GIVEN RECORDS>
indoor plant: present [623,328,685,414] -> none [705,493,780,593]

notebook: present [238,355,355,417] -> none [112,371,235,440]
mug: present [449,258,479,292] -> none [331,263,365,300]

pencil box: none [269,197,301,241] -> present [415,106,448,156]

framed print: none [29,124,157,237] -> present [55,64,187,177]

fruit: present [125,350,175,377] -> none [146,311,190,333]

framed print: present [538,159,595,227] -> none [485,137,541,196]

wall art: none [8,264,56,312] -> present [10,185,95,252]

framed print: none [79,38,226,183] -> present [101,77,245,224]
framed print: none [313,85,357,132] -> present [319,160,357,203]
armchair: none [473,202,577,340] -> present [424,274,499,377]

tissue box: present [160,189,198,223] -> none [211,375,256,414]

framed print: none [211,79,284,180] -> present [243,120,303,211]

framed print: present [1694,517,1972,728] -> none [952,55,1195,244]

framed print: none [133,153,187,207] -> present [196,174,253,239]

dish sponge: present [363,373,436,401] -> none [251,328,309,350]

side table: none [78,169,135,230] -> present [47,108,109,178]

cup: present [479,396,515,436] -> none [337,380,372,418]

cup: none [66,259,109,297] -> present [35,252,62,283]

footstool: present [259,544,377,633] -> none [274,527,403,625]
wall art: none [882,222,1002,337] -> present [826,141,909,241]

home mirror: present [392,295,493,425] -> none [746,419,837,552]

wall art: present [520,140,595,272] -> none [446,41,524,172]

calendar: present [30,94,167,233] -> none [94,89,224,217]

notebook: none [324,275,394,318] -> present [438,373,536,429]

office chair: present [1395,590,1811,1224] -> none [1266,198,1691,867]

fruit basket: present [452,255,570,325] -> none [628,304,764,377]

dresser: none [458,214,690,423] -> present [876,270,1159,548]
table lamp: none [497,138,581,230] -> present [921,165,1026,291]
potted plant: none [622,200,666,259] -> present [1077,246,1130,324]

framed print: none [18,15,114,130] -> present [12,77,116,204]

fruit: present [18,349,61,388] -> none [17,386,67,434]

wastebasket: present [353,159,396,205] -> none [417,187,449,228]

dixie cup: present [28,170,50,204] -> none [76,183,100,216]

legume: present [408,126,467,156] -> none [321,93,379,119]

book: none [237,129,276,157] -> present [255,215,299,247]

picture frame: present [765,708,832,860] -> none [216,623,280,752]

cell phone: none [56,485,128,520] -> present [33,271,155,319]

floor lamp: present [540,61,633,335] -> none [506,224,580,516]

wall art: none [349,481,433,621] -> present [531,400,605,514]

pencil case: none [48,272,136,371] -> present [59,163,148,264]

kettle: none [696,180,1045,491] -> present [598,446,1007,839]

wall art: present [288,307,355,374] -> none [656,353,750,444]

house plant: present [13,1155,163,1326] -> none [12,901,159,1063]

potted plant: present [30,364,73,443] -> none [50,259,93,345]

HOW TO COMPLETE THIS TASK> Using the records above, write out exactly the lines between the one holding "framed print: present [1694,517,1972,728]" and the one holding "wall art: none [882,222,1002,337]", inclusive; leave everything else out.

TASK ANSWER>
framed print: present [1694,517,1972,728] -> none [952,55,1195,244]

framed print: none [133,153,187,207] -> present [196,174,253,239]

dish sponge: present [363,373,436,401] -> none [251,328,309,350]

side table: none [78,169,135,230] -> present [47,108,109,178]

cup: present [479,396,515,436] -> none [337,380,372,418]

cup: none [66,259,109,297] -> present [35,252,62,283]

footstool: present [259,544,377,633] -> none [274,527,403,625]
wall art: none [882,222,1002,337] -> present [826,141,909,241]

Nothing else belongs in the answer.